Though the overnight shift stretches through the wee hours of the morning, there’s a significant period where inmates are awake, said Michelle Cyr, a licensed practical nurse at Osborn who normally works the 3 to 11 p.m. shift. Overnight nurses are required to administer care for Osborn’s diabetic inmates every morning, a critical duty that is harder to complete if there’s any sort of unrest in the prison – or if it’s short-staffed.4

The shortage of staff only intensified during the COVID-19 pandemic, because staff have to check inmates’ vitals, do nasal swabs to test for the virus, and deliver medication to the units.5

Scope of Practice Issues for Correctional Nurses

The pandemic has brought to light that many of today’s inmates are older, sicker, remain in prison longer, and come from backgrounds of high risk for poor health and little access to healthcare services or treatment.Correctional nursing poses a challenge for any nurse who has worked solely in a traditional setting prior to employment in corrections. A survey deployed among Montana correctional nurses found that correctional nurses:

  • feel stigmatized against other nursing specialties;
  • feel as though they have to work beyond their scope of practice boundaries;
  • refer patients to outside resources less often than other specialties;
  • find their process differs from other nursing specialties.5

Nursing Shortage Linked to Inmate Concern About Their Health

Nurses and staff aren’t the only ones worried about the shortage and availability of correctional nurses. Members of the incarcerated population are concerned about the lack of nurses in their centers, as evident by the Osborn population. In two separate letters written to Gov. Ned Lamont in May, Thomas Browdy, a 62-year-old man incarcerated at Osborn for a 3-year forgery sentence, said he was worried his underlying medical conditions would put him at risk of death should he contract the virus.4

“The governor’s office has consistently informed the public it is releasing older inmates, low-level offenders with underlying medical problems. In my case, that is not true,” Browdy wrote. “Connecticut’s health care system does not have the capacity to treat an outbreak of COVID-19 in prison, and Osborn’s medical services is not equipped to handle an outbreak of COVID-19 it is experiencing now.”4

Despite the decline of COVID-19 among detention centers, the vacancy of nursing staff still remains, and isn’t improving. Leaders in the industry must step up and call for more nurses across the country, specifically those to care for our nation’s inmates. 

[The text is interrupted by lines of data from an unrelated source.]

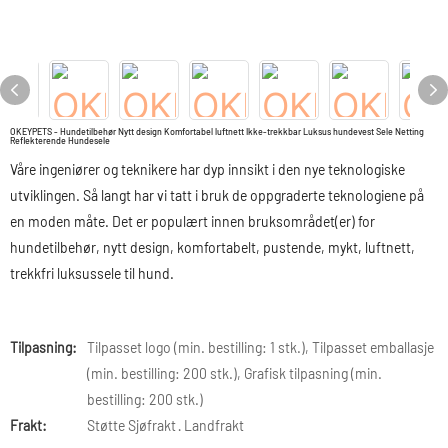
OKEYPETS - Hundetilbehør Nytt design Komfortabel luftnett Ikke-trekkbar Luksus hundevest Sele Netting
Reflekterende Hundesele
Våre ingeniører og teknikere har dyp innsikt i den nye teknologiske
utviklingen. Så langt har vi tatt i bruk de oppgraderte teknologiene på
en moden måte. Det er populært innen bruksområdet(er) for
hundetilbehør, nytt design, komfortabelt, pustende, mykt, luftnett,
trekkfri luksussele til hund.
Tilpasning:
Tilpasset logo (min. bestilling: 1 stk.), Tilpasset emballasje
(min. bestilling: 200 stk.), Grafisk tilpasning (min.
bestilling: 200 stk.)
Frakt:
Støtte Sjøfrakt · Landfrakt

  1. Craven E. Jail feels strain of nurse shortages. KFYR. Published July 13, 2021. Accessed July 20, 2021. 
  2. Correctional care nurse. Every Nurse. Accessed July 20, 2021. 
  3. Williams T. 1.2 million more nurses needed by 2030 to meet U.S. demand. GoodCall. Accessed July 20, 2021. 
  4. Lyons K. Osborn Correctional nursing shortage even worse amid pandemic, union says. The CT Mirror. Published June 15, 2020. Accessed July 20, 2021.  
  5. White AL. Larsson LS. Exploring scope of practice issues for correctional facility nurses in Montana.  J Correct Health Care. 2012;18(1):70-76.